Blacklists can be configured only for certain plugins.

So blacklisting documents, paths, file endings or content types does only affect certain plugins or data enrichment or data analysis or document processing chain steps.

So the blacklisted documents, paths, file endings or content types will be processed by all other plugins and indexed, but they would not be processed, enriched or analysed by the defined plugin.

These config files work the same way like the standard blacklist config file types described before. So you can blacklist some files (URLs), paths (URL-prefixes) or file endings (URL suffixes).

But there only active for the defined plugin by the path name inside the config path /etc/opensemanticsearch/blacklist, which has to match the plugin file name.

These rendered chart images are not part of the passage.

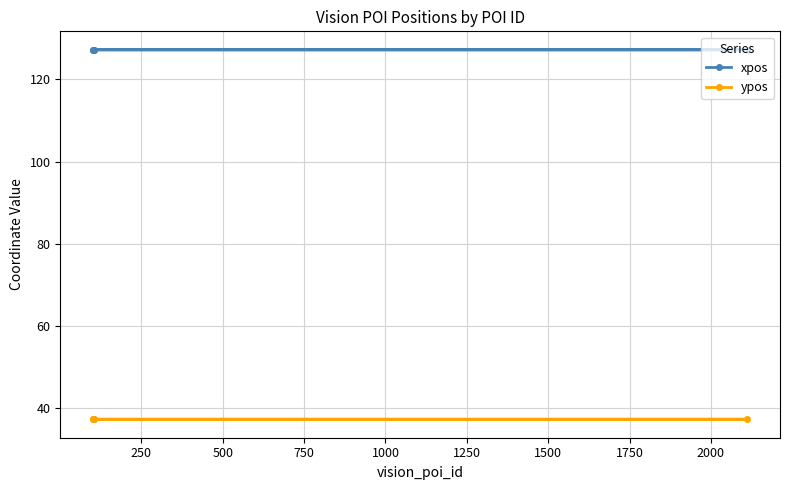

Which series has the largest total across all categories?

xpos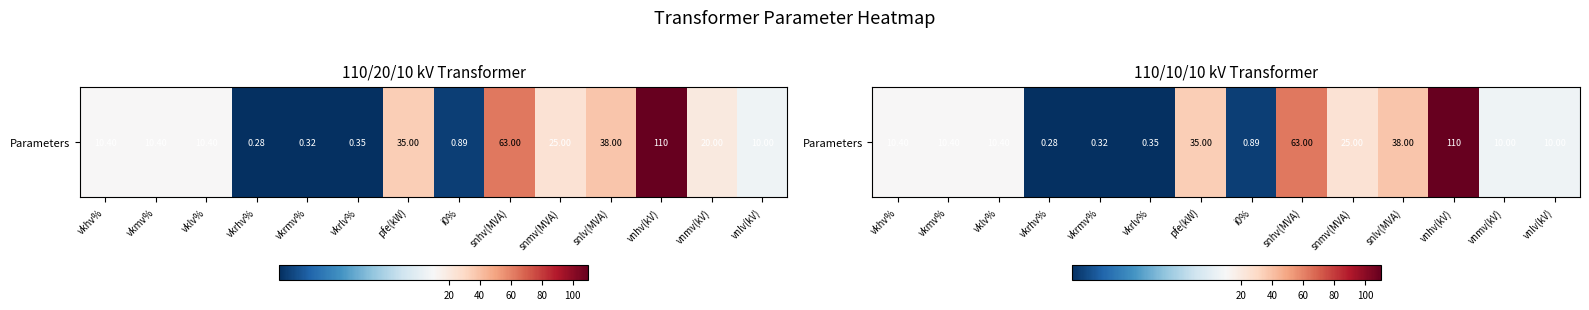

What is the average value?

23.1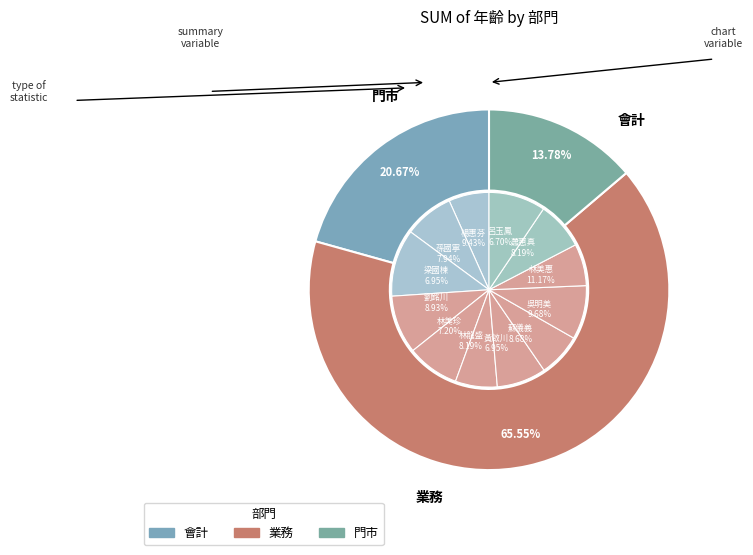

Does M03 蘇儀義 represent more than half of the total?

No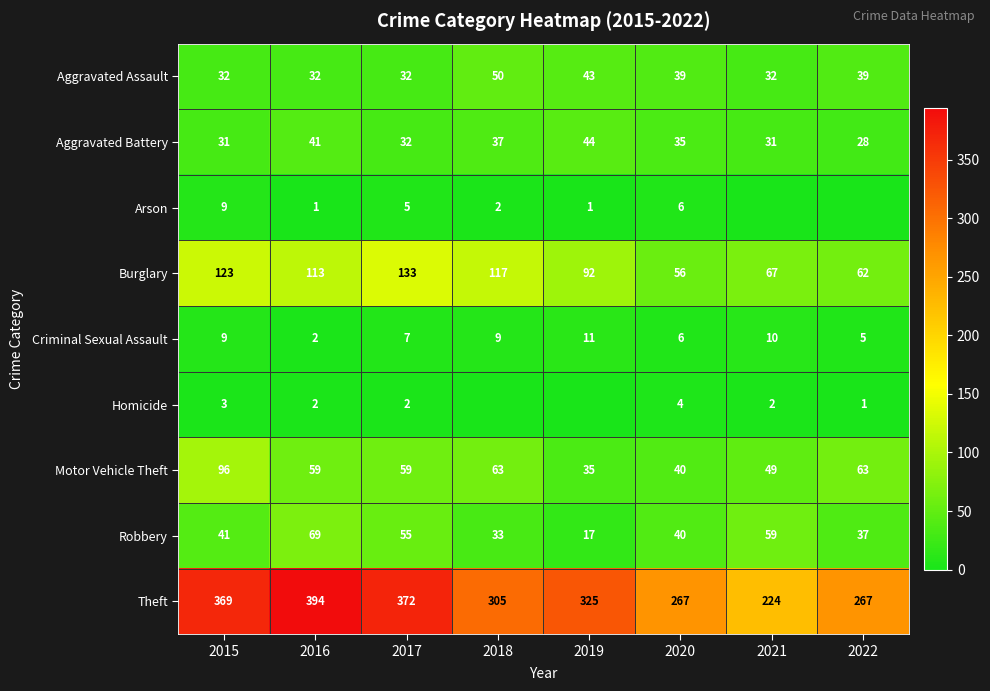

How many Aggravated Assault values are between 32 and 43?

7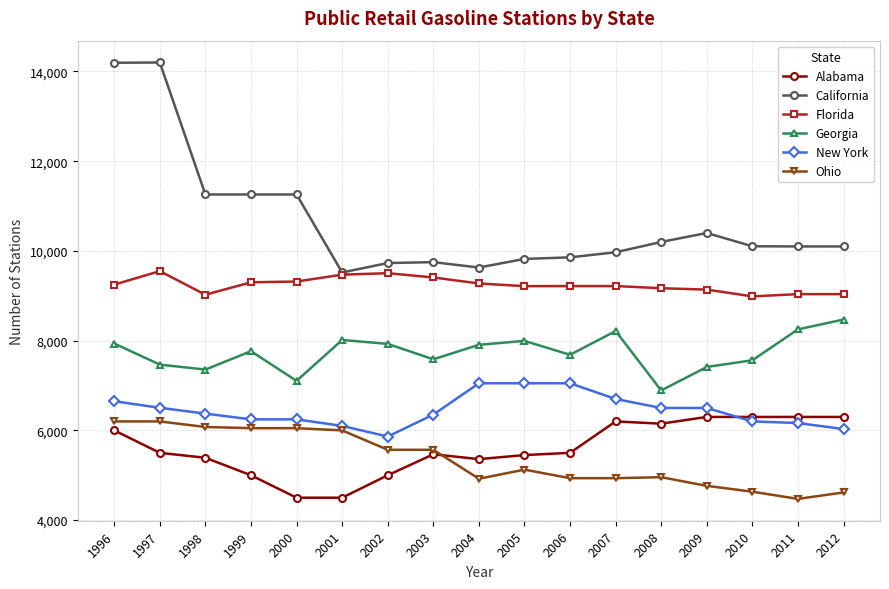

True or false: California and Georgia intersect in this chart.

False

Blacklisting URLs, file names (URLs), paths (URL prefixes), file endings (URL suffixes) on plugin level

  • /etc/opensemanticsearch/blacklist/pluginname/blacklist-url
  • /etc/opensemanticsearch/blacklist/pluginname/blacklist-url-prefix
  • /etc/opensemanticsearch/blacklist/pluginname/blacklist-url-suffix
  • /etc/opensemanticsearch/blacklist/pluginname/blacklist-url-regex
  • /etc/opensemanticsearch/blacklist/pluginname/whitelist-url
  • /etc/opensemanticsearch/blacklist/pluginname/whitelist-url-prefix
  • /etc/opensemanticsearch/blacklist/pluginname/whitelist-url-suffix
  • /etc/opensemanticsearch/blacklist/pluginname/whitelist-url-regex

Blacklist content types on plugin level

Important: This means not file endings (which would be url-suffix) but the content type guessed by Tikas document analysis! * /etc/opensemanticsearch/blacklist/pluginname/blacklist-contenttype * /etc/opensemanticsearch/blacklist/pluginname/blacklist-contenttype-prefix * /etc/opensemanticsearch/blacklist/pluginname/blacklist-contenttype-suffix * /etc/opensemanticsearch/blacklist/pluginname/blacklist-contenttype-regex * /etc/opensemanticsearch/blacklist/pluginname/whitelist-contenttype * /etc/opensemanticsearch/blacklist/pluginname/whitelist-contenttype-prefix * /etc/opensemanticsearch/blacklist/pluginname/whitelist-contenttype-suffix * /etc/opensemanticsearch/blacklist/pluginname/whitelist-contenttype-regex

Example

For example if you don't want to handle Open Document files which are extracted with Tika yet additionally as ZIP archive which it technically is and which would be extracted to index each file inside this ZIP archive, you can blacklist this content type for the Unzip plugin:

Therefore add to the config in /etc/opensemanticsearch/blacklist/enhance_zip/blacklist-contenttype-prefix application/vnd.oasis.opendocument.

Another possibility would be to blacklist the .odt suffix for the ZIP plugin enhance_zip:

Therefore add to the config in /etc/opensemanticsearch/blacklist/enhance_zip/blacklist-url-suffix .odt .ODT .Odt Since this is preconfigured in the default setup and config file, you dont have to do add this manually, but it is an example how more complex blacklisting on plugin level works.